*PROBLEM DESCRIPTION*.
Please copy the data shown below, word for word.

(Data extracted from a collection)

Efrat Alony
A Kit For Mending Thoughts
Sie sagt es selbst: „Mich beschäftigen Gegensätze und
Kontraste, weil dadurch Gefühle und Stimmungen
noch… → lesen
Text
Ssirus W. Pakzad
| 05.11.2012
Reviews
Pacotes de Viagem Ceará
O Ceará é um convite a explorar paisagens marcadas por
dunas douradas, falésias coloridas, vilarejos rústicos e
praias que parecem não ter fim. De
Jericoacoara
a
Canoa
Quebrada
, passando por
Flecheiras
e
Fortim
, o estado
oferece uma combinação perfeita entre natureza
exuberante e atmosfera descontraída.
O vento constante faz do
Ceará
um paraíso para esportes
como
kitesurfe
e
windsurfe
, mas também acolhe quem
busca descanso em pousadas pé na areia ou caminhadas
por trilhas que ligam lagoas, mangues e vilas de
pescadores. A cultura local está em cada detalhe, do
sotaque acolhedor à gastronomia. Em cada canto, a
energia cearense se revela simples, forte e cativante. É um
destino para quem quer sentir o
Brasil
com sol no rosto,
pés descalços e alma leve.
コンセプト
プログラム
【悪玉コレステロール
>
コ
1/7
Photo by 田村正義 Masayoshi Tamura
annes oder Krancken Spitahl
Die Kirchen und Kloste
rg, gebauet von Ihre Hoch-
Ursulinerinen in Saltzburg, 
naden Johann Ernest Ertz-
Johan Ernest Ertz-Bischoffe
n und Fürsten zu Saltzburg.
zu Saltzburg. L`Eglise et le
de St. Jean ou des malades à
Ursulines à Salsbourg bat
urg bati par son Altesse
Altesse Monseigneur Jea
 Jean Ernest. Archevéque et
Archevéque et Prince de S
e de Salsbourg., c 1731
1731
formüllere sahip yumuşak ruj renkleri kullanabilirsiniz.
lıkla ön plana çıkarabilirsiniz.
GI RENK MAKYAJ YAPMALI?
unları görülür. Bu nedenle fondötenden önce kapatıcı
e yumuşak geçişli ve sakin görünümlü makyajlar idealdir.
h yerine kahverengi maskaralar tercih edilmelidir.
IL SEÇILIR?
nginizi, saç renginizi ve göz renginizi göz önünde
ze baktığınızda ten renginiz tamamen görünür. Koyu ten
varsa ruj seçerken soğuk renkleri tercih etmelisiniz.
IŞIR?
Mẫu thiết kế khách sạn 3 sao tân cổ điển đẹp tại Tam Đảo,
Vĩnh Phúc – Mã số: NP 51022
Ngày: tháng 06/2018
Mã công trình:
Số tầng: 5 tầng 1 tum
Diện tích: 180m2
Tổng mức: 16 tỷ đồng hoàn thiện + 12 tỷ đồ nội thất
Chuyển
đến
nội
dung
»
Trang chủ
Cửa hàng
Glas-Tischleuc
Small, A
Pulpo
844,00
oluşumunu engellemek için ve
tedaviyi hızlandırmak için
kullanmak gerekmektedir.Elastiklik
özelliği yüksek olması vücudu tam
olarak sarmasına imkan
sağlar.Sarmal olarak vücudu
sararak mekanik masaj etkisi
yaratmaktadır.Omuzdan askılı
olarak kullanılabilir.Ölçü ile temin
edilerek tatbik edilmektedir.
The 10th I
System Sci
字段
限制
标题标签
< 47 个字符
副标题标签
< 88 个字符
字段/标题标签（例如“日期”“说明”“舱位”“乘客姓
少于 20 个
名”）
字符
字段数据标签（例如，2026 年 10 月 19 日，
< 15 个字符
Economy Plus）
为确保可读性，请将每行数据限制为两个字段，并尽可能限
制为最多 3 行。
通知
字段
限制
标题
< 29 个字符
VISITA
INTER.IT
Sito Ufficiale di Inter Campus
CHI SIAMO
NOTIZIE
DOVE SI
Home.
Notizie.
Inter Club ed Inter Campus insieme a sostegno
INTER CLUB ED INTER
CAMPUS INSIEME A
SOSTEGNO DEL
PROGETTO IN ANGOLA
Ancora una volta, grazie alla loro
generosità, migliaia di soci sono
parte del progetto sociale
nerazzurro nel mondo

*ANSWER SECTION*.
Efrat Alony
A Kit For Mending Thoughts
Sie sagt es selbst: „Mich beschäftigen Gegensätze und
Kontraste, weil dadurch Gefühle und Stimmungen
noch… → lesen
Text
Ssirus W. Pakzad
| 05.11.2012
Reviews
Pacotes de Viagem Ceará
O Ceará é um convite a explorar paisagens marcadas por
dunas douradas, falésias coloridas, vilarejos rústicos e
praias que parecem não ter fim. De
Jericoacoara
a
Canoa
Quebrada
, passando por
Flecheiras
e
Fortim
, o estado
oferece uma combinação perfeita entre natureza
exuberante e atmosfera descontraída.
O vento constante faz do
Ceará
um paraíso para esportes
como
kitesurfe
e
windsurfe
, mas também acolhe quem
busca descanso em pousadas pé na areia ou caminhadas
por trilhas que ligam lagoas, mangues e vilas de
pescadores. A cultura local está em cada detalhe, do
sotaque acolhedor à gastronomia. Em cada canto, a
energia cearense se revela simples, forte e cativante. É um
destino para quem quer sentir o
Brasil
com sol no rosto,
pés descalços e alma leve.
コンセプト
プログラム
【悪玉コレステロール
>
コ
1/7
Photo by 田村正義 Masayoshi Tamura
annes oder Krancken Spitahl
Die Kirchen und Kloste
rg, gebauet von Ihre Hoch-
Ursulinerinen in Saltzburg, 
naden Johann Ernest Ertz-
Johan Ernest Ertz-Bischoffe
n und Fürsten zu Saltzburg.
zu Saltzburg. L`Eglise et le
de St. Jean ou des malades à
Ursulines à Salsbourg bat
urg bati par son Altesse
Altesse Monseigneur Jea
 Jean Ernest. Archevéque et
Archevéque et Prince de S
e de Salsbourg., c 1731
1731
formüllere sahip yumuşak ruj renkleri kullanabilirsiniz.
lıkla ön plana çıkarabilirsiniz.
GI RENK MAKYAJ YAPMALI?
unları görülür. Bu nedenle fondötenden önce kapatıcı
e yumuşak geçişli ve sakin görünümlü makyajlar idealdir.
h yerine kahverengi maskaralar tercih edilmelidir.
IL SEÇILIR?
nginizi, saç renginizi ve göz renginizi göz önünde
ze baktığınızda ten renginiz tamamen görünür. Koyu ten
varsa ruj seçerken soğuk renkleri tercih etmelisiniz.
IŞIR?
Mẫu thiết kế khách sạn 3 sao tân cổ điển đẹp tại Tam Đảo,
Vĩnh Phúc – Mã số: NP 51022
Ngày: tháng 06/2018
Mã công trình:
Số tầng: 5 tầng 1 tum
Diện tích: 180m2
Tổng mức: 16 tỷ đồng hoàn thiện + 12 tỷ đồ nội thất
Chuyển
đến
nội
dung
»
Trang chủ
Cửa hàng
Glas-Tischleuc
Small, A
Pulpo
844,00
oluşumunu engellemek için ve
tedaviyi hızlandırmak için
kullanmak gerekmektedir.Elastiklik
özelliği yüksek olması vücudu tam
olarak sarmasına imkan
sağlar.Sarmal olarak vücudu
sararak mekanik masaj etkisi
yaratmaktadır.Omuzdan askılı
olarak kullanılabilir.Ölçü ile temin
edilerek tatbik edilmektedir.
The 10th I
System Sci
字段
限制
标题标签
< 47 个字符
副标题标签
< 88 个字符
字段/标题标签（例如“日期”“说明”“舱位”“乘客姓
少于 20 个
名”）
字符
字段数据标签（例如，2026 年 10 月 19 日，
< 15 个字符
Economy Plus）
为确保可读性，请将每行数据限制为两个字段，并尽可能限
制为最多 3 行。
通知
字段
限制
标题
< 29 个字符
VISITA
INTER.IT
Sito Ufficiale di Inter Campus
CHI SIAMO
NOTIZIE
DOVE SI
Home.
Notizie.
Inter Club ed Inter Campus insieme a sostegno
INTER CLUB ED INTER
CAMPUS INSIEME A
SOSTEGNO DEL
PROGETTO IN ANGOLA
Ancora una volta, grazie alla loro
generosità, migliaia di soci sono
parte del progetto sociale
nerazzurro nel mondo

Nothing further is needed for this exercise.